* [PROBLEM DETAILS] Retype the records below exactly as they appear, but leave out any pictures.

* [SUPPLIED MATERIAL]
--- START ---

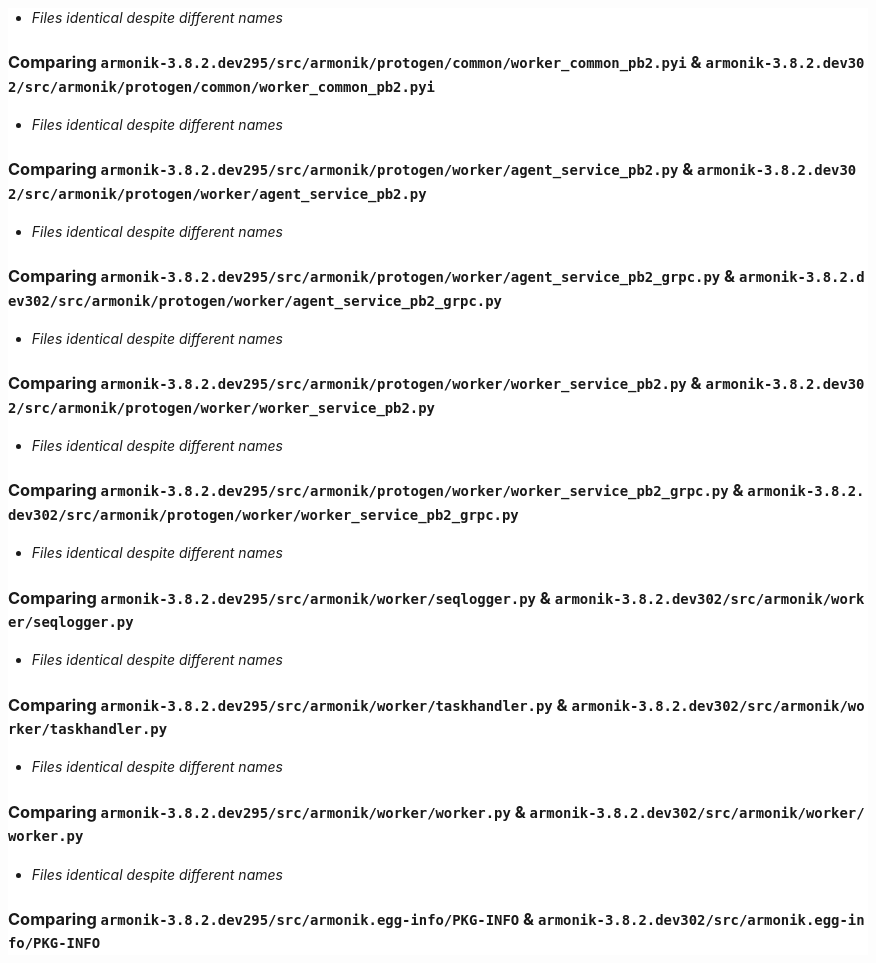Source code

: * *Files identical despite different names*

### Comparing `armonik-3.8.2.dev295/src/armonik/protogen/common/worker_common_pb2.pyi` & `armonik-3.8.2.dev302/src/armonik/protogen/common/worker_common_pb2.pyi`

 * *Files identical despite different names*

### Comparing `armonik-3.8.2.dev295/src/armonik/protogen/worker/agent_service_pb2.py` & `armonik-3.8.2.dev302/src/armonik/protogen/worker/agent_service_pb2.py`

 * *Files identical despite different names*

### Comparing `armonik-3.8.2.dev295/src/armonik/protogen/worker/agent_service_pb2_grpc.py` & `armonik-3.8.2.dev302/src/armonik/protogen/worker/agent_service_pb2_grpc.py`

 * *Files identical despite different names*

### Comparing `armonik-3.8.2.dev295/src/armonik/protogen/worker/worker_service_pb2.py` & `armonik-3.8.2.dev302/src/armonik/protogen/worker/worker_service_pb2.py`

 * *Files identical despite different names*

### Comparing `armonik-3.8.2.dev295/src/armonik/protogen/worker/worker_service_pb2_grpc.py` & `armonik-3.8.2.dev302/src/armonik/protogen/worker/worker_service_pb2_grpc.py`

 * *Files identical despite different names*

### Comparing `armonik-3.8.2.dev295/src/armonik/worker/seqlogger.py` & `armonik-3.8.2.dev302/src/armonik/worker/seqlogger.py`

 * *Files identical despite different names*

### Comparing `armonik-3.8.2.dev295/src/armonik/worker/taskhandler.py` & `armonik-3.8.2.dev302/src/armonik/worker/taskhandler.py`

 * *Files identical despite different names*

### Comparing `armonik-3.8.2.dev295/src/armonik/worker/worker.py` & `armonik-3.8.2.dev302/src/armonik/worker/worker.py`

 * *Files identical despite different names*

### Comparing `armonik-3.8.2.dev295/src/armonik.egg-info/PKG-INFO` & `armonik-3.8.2.dev302/src/armonik.egg-info/PKG-INFO`

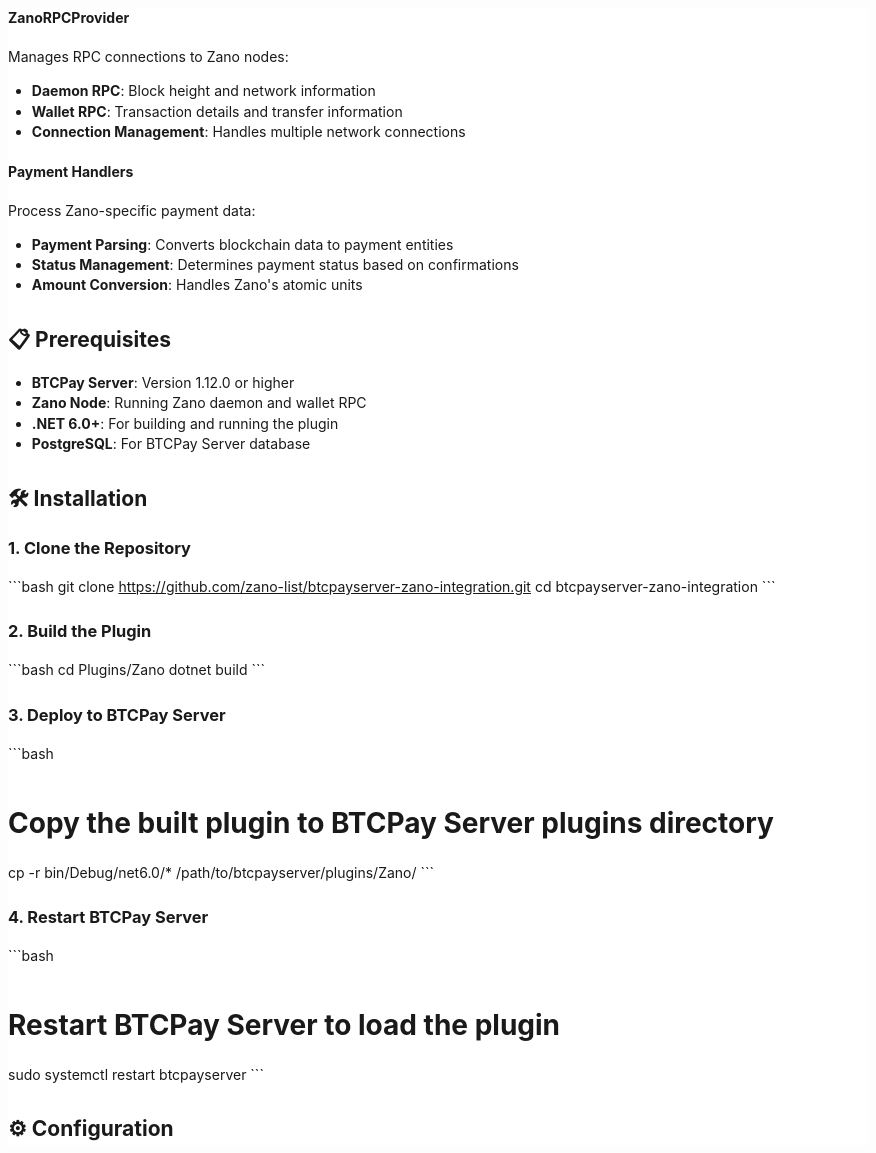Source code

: #### ZanoRPCProvider
Manages RPC connections to Zano nodes:
- **Daemon RPC**: Block height and network information
- **Wallet RPC**: Transaction details and transfer information
- **Connection Management**: Handles multiple network connections

#### Payment Handlers
Process Zano-specific payment data:
- **Payment Parsing**: Converts blockchain data to payment entities
- **Status Management**: Determines payment status based on confirmations
- **Amount Conversion**: Handles Zano's atomic units

## 📋 Prerequisites

- **BTCPay Server**: Version 1.12.0 or higher
- **Zano Node**: Running Zano daemon and wallet RPC
- **.NET 6.0+**: For building and running the plugin
- **PostgreSQL**: For BTCPay Server database

## 🛠️ Installation

### 1. Clone the Repository
\`\`\`bash
git clone https://github.com/zano-list/btcpayserver-zano-integration.git
cd btcpayserver-zano-integration
\`\`\`

### 2. Build the Plugin
\`\`\`bash
cd Plugins/Zano
dotnet build
\`\`\`

### 3. Deploy to BTCPay Server
\`\`\`bash
# Copy the built plugin to BTCPay Server plugins directory
cp -r bin/Debug/net6.0/* /path/to/btcpayserver/plugins/Zano/
\`\`\`

### 4. Restart BTCPay Server
\`\`\`bash
# Restart BTCPay Server to load the plugin
sudo systemctl restart btcpayserver
\`\`\`

## ⚙️ Configuration
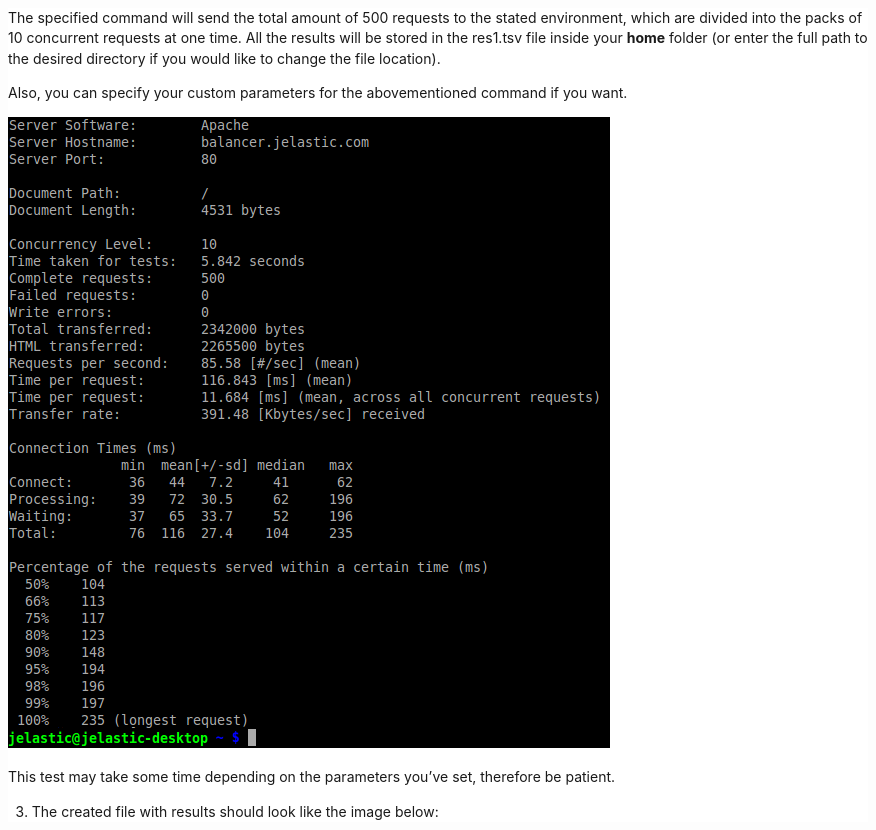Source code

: </div>

The specified command will send the total amount of 500 requests to the stated environment, which are divided into the packs of 10 concurrent requests at one time. All the results will be stored in the res1.tsv file inside your **home** folder (or enter the full path to the desired directory if you would like to change the file location).

Also, you can specify your custom parameters for the abovementioned command if you want.

<div style={{
    display:'flex',
    justifyContent: 'center',
    margin: '0 0 1rem 0'
}}>

![Locale Dropdown](./img/TestingLoadBalancing/07-control-point-testing.png)

</div>

This test may take some time depending on the parameters you’ve set, therefore be patient.

3. The created file with results should look like the image below:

--- END ---

* [RESULT OF THIS EXERCISE]
Source code

: * *Files identical despite different names*

### Comparing `armonik-3.8.2.dev295/src/armonik/protogen/common/worker_common_pb2.pyi` & `armonik-3.8.2.dev302/src/armonik/protogen/common/worker_common_pb2.pyi`

 * *Files identical despite different names*

### Comparing `armonik-3.8.2.dev295/src/armonik/protogen/worker/agent_service_pb2.py` & `armonik-3.8.2.dev302/src/armonik/protogen/worker/agent_service_pb2.py`

 * *Files identical despite different names*

### Comparing `armonik-3.8.2.dev295/src/armonik/protogen/worker/agent_service_pb2_grpc.py` & `armonik-3.8.2.dev302/src/armonik/protogen/worker/agent_service_pb2_grpc.py`

 * *Files identical despite different names*

### Comparing `armonik-3.8.2.dev295/src/armonik/protogen/worker/worker_service_pb2.py` & `armonik-3.8.2.dev302/src/armonik/protogen/worker/worker_service_pb2.py`

 * *Files identical despite different names*

### Comparing `armonik-3.8.2.dev295/src/armonik/protogen/worker/worker_service_pb2_grpc.py` & `armonik-3.8.2.dev302/src/armonik/protogen/worker/worker_service_pb2_grpc.py`

 * *Files identical despite different names*

### Comparing `armonik-3.8.2.dev295/src/armonik/worker/seqlogger.py` & `armonik-3.8.2.dev302/src/armonik/worker/seqlogger.py`

 * *Files identical despite different names*

### Comparing `armonik-3.8.2.dev295/src/armonik/worker/taskhandler.py` & `armonik-3.8.2.dev302/src/armonik/worker/taskhandler.py`

 * *Files identical despite different names*

### Comparing `armonik-3.8.2.dev295/src/armonik/worker/worker.py` & `armonik-3.8.2.dev302/src/armonik/worker/worker.py`

 * *Files identical despite different names*

### Comparing `armonik-3.8.2.dev295/src/armonik.egg-info/PKG-INFO` & `armonik-3.8.2.dev302/src/armonik.egg-info/PKG-INFO`

Source code

: #### ZanoRPCProvider
Manages RPC connections to Zano nodes:
- **Daemon RPC**: Block height and network information
- **Wallet RPC**: Transaction details and transfer information
- **Connection Management**: Handles multiple network connections

#### Payment Handlers
Process Zano-specific payment data:
- **Payment Parsing**: Converts blockchain data to payment entities
- **Status Management**: Determines payment status based on confirmations
- **Amount Conversion**: Handles Zano's atomic units

## 📋 Prerequisites

- **BTCPay Server**: Version 1.12.0 or higher
- **Zano Node**: Running Zano daemon and wallet RPC
- **.NET 6.0+**: For building and running the plugin
- **PostgreSQL**: For BTCPay Server database

## 🛠️ Installation

### 1. Clone the Repository
\`\`\`bash
git clone https://github.com/zano-list/btcpayserver-zano-integration.git
cd btcpayserver-zano-integration
\`\`\`

### 2. Build the Plugin
\`\`\`bash
cd Plugins/Zano
dotnet build
\`\`\`

### 3. Deploy to BTCPay Server
\`\`\`bash
# Copy the built plugin to BTCPay Server plugins directory
cp -r bin/Debug/net6.0/* /path/to/btcpayserver/plugins/Zano/
\`\`\`

### 4. Restart BTCPay Server
\`\`\`bash
# Restart BTCPay Server to load the plugin
sudo systemctl restart btcpayserver
\`\`\`

## ⚙️ Configuration
Source code

: </div>

The specified command will send the total amount of 500 requests to the stated environment, which are divided into the packs of 10 concurrent requests at one time. All the results will be stored in the res1.tsv file inside your **home** folder (or enter the full path to the desired directory if you would like to change the file location).

Also, you can specify your custom parameters for the abovementioned command if you want.

<div style={{
    display:'flex',
    justifyContent: 'center',
    margin: '0 0 1rem 0'
}}>

![Locale Dropdown](./img/TestingLoadBalancing/07-control-point-testing.png)

</div>

This test may take some time depending on the parameters you’ve set, therefore be patient.

3. The created file with results should look like the image below:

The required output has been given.